Your objective: Reading the listing that follows, count the lines where "knee" appears, and answer with only that count.
▽
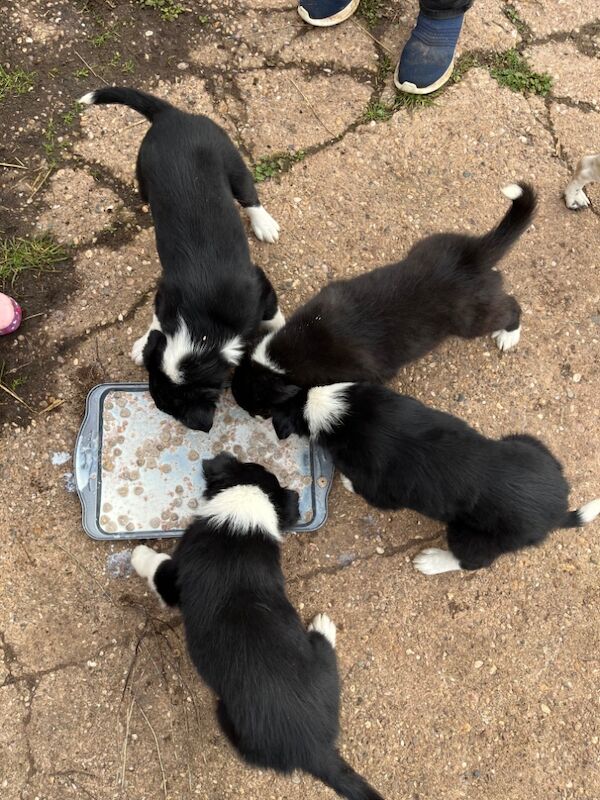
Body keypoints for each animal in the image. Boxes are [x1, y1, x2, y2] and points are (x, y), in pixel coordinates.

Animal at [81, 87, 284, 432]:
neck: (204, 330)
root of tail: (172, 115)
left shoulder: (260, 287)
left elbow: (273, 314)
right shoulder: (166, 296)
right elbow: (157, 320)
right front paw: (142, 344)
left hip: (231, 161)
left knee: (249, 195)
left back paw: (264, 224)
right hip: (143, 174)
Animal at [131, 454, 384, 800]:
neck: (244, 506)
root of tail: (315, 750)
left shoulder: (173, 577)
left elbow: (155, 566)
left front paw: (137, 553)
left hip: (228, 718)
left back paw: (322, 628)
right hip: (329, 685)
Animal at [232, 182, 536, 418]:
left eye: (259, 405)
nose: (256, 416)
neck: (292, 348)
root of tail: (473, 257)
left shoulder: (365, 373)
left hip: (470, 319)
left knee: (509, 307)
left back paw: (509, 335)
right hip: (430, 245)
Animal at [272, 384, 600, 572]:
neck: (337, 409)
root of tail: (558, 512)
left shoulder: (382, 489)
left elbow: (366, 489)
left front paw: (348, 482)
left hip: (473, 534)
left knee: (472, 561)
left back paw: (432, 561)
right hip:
△
▽
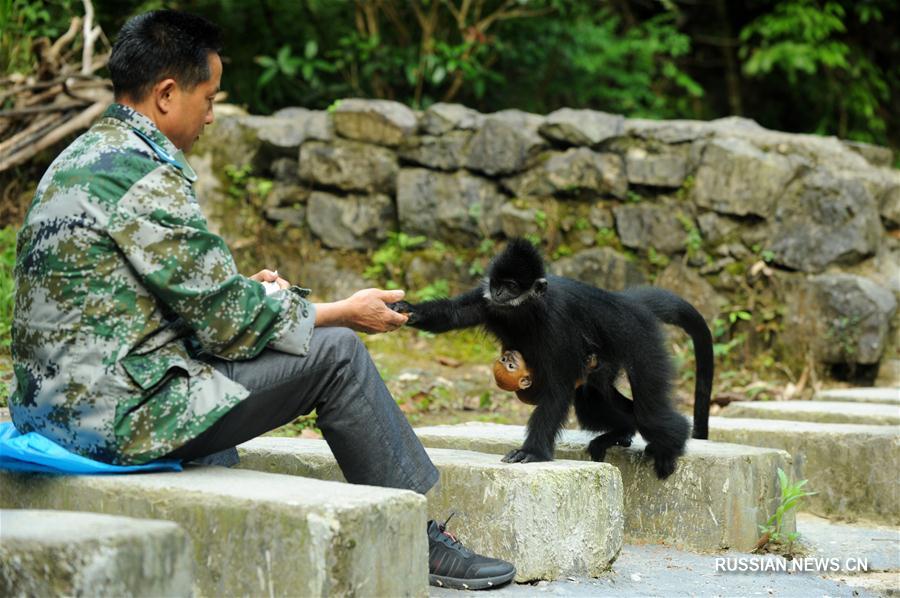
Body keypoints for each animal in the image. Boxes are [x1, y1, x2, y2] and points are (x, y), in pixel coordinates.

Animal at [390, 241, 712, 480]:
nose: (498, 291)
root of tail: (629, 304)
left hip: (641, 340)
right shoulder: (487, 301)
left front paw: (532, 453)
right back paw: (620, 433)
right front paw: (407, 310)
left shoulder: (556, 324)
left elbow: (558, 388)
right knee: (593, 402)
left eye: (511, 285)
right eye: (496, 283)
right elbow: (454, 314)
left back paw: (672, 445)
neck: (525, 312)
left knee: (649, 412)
△
Written solution: 5